----- Passage provided

Installing MapLibre GL with TileServer GL
Implementation Notes for Jura Mountains mapping
Jura Mountains mapping | Terrain3d map | Main map
In preparation for serving vector tiles for high-resolution elevation mapping together with terrain raster tiles, we need to set up a vector tile server on our Ubuntu 18.04 box.
TileServer GL for the server-side rendering of vector map tiles by Mapbox GL Native was designed to use mapbox-gl.js. With licencing changes, mapbox-gl users have migrated to MapLibre GL, with the comment "If you depend on mapbox-gl directly, simply replace mapbox-gl with maplibre-gl in package.json".
A simple test to run maplibre-gl-js (as the successor for mapbox-gl-js) with tileserver-gl has been developed.
TileServer GL with MapLibre GL cannot currently be installed using Node. Docker is needed.
In the case of say Ubuntu 18.04 with Docker installed, to install TileServer GL with MapLibre GL, simply:
- git clone https://github.com/technologiestiftung/poc-maplibre-gl-js-with-tileserver-gl
- cd poc-maplibre-gl-js-with-tileserver-gl
in console in a home, working or temporary directory. Then edit docker-compose.yaml to change ports, if necessary, and to set the latest TileServer GL version (currently 3.1.1). One can use this docker-compose.yaml for example:
version: "3.4"
services:
mapclient:
depends_on:
- tileserver
build:
context: ./map-client
dockerfile: Dockerfile
volumes:
- "/usr/app/node_modules"
- "./map-client:/usr/app"
ports:
- "3005:3005"
tileserver:
image: maptiler/tileserver-gl:v3.1.1
volumes:
- "./tileserver-gl:/data/"
command: ["-p", "80", "-c", "/data/config.json"]
ports:
- "8189:80"
Then run:
- docker-compose up
In earlier versions of poc-maplibre-gl-js-with-tileserver-gl, Docker threw an error ("Service 'mapclient' failed to build: When using COPY with more than one source file, the destination must be a directory and end with a /"). This could be fixed. The poc now uses MapLibre GL version 1.13.0-rc.4 without maplibre-3d. Changing the map-client package.json to MapLibre GL 2.2.1 - for the latest version of MapLibre GL created some difficulty in updating the map-client package-lock. json on running:
- npm install
As we only need TileServer GL to serve tiles we have not tried using either either MapLibre GL 2.21 or the 3d-terrain fork with TileServer GL.
A default installation of TileServer GL is given by running:
- docker run --rm -it -v $(pwd):/data -p 8188:8080 maptiler/tileserver-gl:v3.1.1
The default zurich_switzerland.mbtiles are automatically downloaded on running Docker for the first time.
Greater flexibility is available by using a config.json in the tileserver-gl directory and running:
- docker run --rm -it -v $(pwd):/data -p 8188:8080 maptiler/tileserver-gl:v3.1.1 -c config.json --verbose
In our case the tileserver-gl directory is located as follows:
- /home/user/tileserver-maplibre/tileserver-gl
Adjustments to config.json are described here and here. In our case we use TileServer GL to serve:
- terrain slope (slope greater than 60 degrees to identifying cliffs) vector tiles;
- terrain-rgb raster tiles (described below) stored as terrain-rgb.mbtiles.

----------
----- Records shown

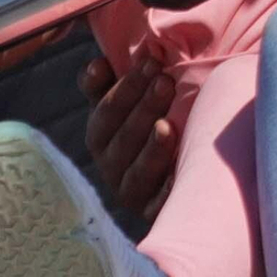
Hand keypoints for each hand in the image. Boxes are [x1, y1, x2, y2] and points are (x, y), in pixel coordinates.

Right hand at [79, 50, 176, 227]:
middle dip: (143, 107)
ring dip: (152, 148)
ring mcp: (131, 193)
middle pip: (124, 138)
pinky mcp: (154, 215)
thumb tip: (97, 64)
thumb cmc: (150, 127)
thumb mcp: (126, 105)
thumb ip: (106, 85)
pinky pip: (160, 204)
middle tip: (165, 82)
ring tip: (167, 126)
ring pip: (137, 172)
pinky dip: (168, 188)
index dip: (126, 87)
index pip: (107, 112)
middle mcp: (110, 167)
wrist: (177, 179)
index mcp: (100, 137)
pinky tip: (179, 172)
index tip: (151, 62)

----------

# Exercise tasks
1. In the page on installing MapLibre GL with TileServer GL, what file is downloaded automatically the first time Docker runs?
2. From the page on installing MapLibre GL with TileServer GL, repeat word for word the part starting with "Installing MapLibre GL" and going on through "Docker is needed.".

# Answers by item
1. The default zurich_switzerland.mbtiles.

2.
Installing MapLibre GL with TileServer GL
Implementation Notes for Jura Mountains mapping
Jura Mountains mapping | Terrain3d map | Main map
In preparation for serving vector tiles for high-resolution elevation mapping together with terrain raster tiles, we need to set up a vector tile server on our Ubuntu 18.04 box.
TileServer GL for the server-side rendering of vector map tiles by Mapbox GL Native was designed to use mapbox-gl.js. With licencing changes, mapbox-gl users have migrated to MapLibre GL, with the comment "If you depend on mapbox-gl directly, simply replace mapbox-gl with maplibre-gl in package.json".
A simple test to run maplibre-gl-js (as the successor for mapbox-gl-js) with tileserver-gl has been developed.
TileServer GL with MapLibre GL cannot currently be installed using Node. Docker is needed.